The outcomes of the American Revolution and French Revolution were quite different, but both were made possible because neither George III nor Louis XVI was a despot. Revolutions require a certain amount of freedom to succeed. There has never been a successful revolution against a police state; nor was a revolution ever waged by people with empty bellies. It is the day-to-day struggle to avoid starvation that keeps the people too busy to rebel. A man who is too hungry to rise in the morning will never be able to rise in arms in the evening.
The Cuban Revolution was no exception to this rule, and the fact that the Castro regime is still in power also conforms to it. Before 1959, Cubans enjoyed the highest standard of living in Latin America and were constrained by none of the restrictions of a police state. Most importantly, the Rule of Law prevailed and there was no capital punishment. Castro, when he surrendered in the wake of the terrorist attack on the Moncada barracks, did so because he knew his life was inviolate and that he would live to fight (or run) another day.
Cubans have no such assurances today.

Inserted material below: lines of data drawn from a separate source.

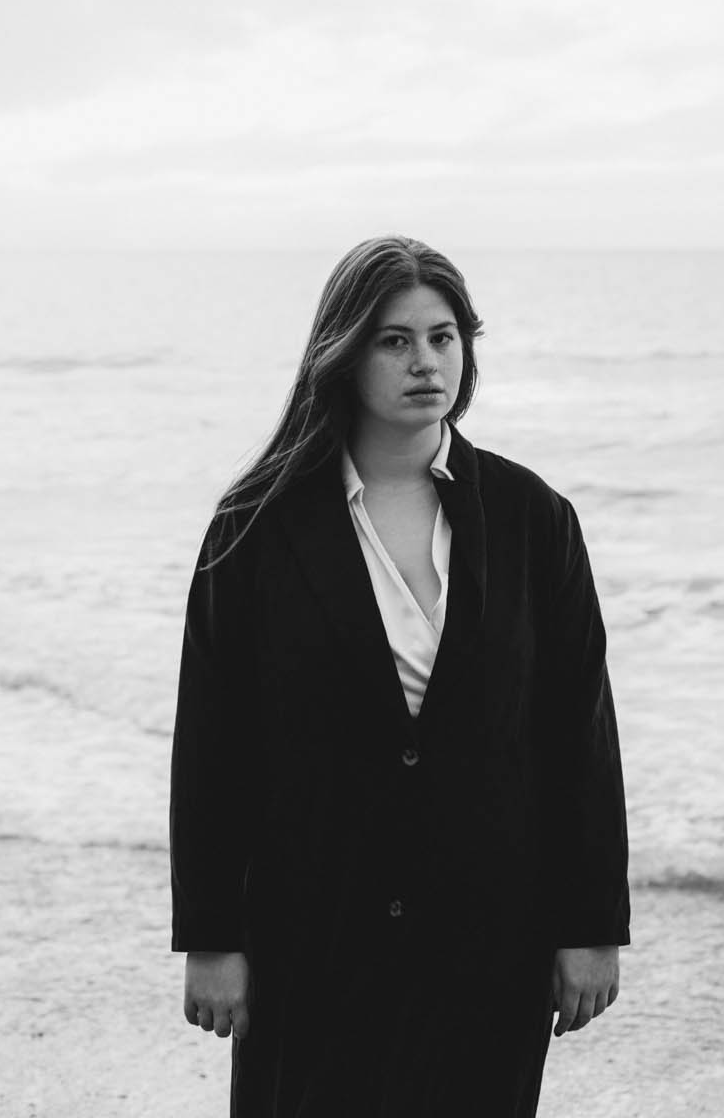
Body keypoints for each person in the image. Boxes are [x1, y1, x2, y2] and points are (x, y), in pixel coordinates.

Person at [170, 235, 631, 1117]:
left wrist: (591, 925)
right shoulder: (258, 525)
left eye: (443, 337)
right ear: (342, 354)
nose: (426, 361)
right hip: (314, 925)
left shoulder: (533, 518)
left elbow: (579, 731)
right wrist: (212, 939)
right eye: (394, 341)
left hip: (490, 928)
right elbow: (213, 744)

Castro's Cuba is a police state which uses food (rationed in Cuba for 47 years) as an instrument of social control and requires internal passports to move from province to province, or city to city. Official permission is even necessary to move to another house across the street and the authorities must be notified when guests (even family) are staying in one's home. On every street, of course, there is an official neighborhood vigilante committee charged with spying upon and denouncing all "unusual activity."
Before Fidel Castro confiscated anything else, he took all firearms from the Cuban people. There was no "gun control" in the Thirteen Colonies, Bourbon France or Batista's Cuba. Without food, without freedom of action and without guns no revolution can succeed. Or, rather, every revolution which is attempted will fail.
The fact that there has been no successful effort to overthrow Fidel Castro in the last 49 years does not argue that the Cuban people have not wanted to overthrow him but that it is impossible for them to do so under prevailing circumstances. They can, certainly, shed rivers of blood; the regime will surely oblige them in that respect and has. They can fill the prisons and the regime will build more prisons; the only "housing stock," incidentally, that has increased in Cuba over the last half century. The Cuban people can choose to die on their feet rather than live on their knees, which means, of course, that they can commit collective suicide and end up that much closer to the ground.
The path that they have taken may not be more heroic but it is certainly more practical than walking off a cliff, which is what Gandhi advised Jews to do in the face of the Holocaust to give the rest of mankind a lesson in "moral greatness." Of course, there can be no morality where there are no mortals, nor humanity without humans. The greatest resistance to tyranny is not to die but to survive. Cubans have had enough martyrs to last us 1000 years, indeed, to share with all mankind. We do not need more martyrs. We needs more survivors, or else the future will not belong to men who love liberty but to men who are content with tyranny.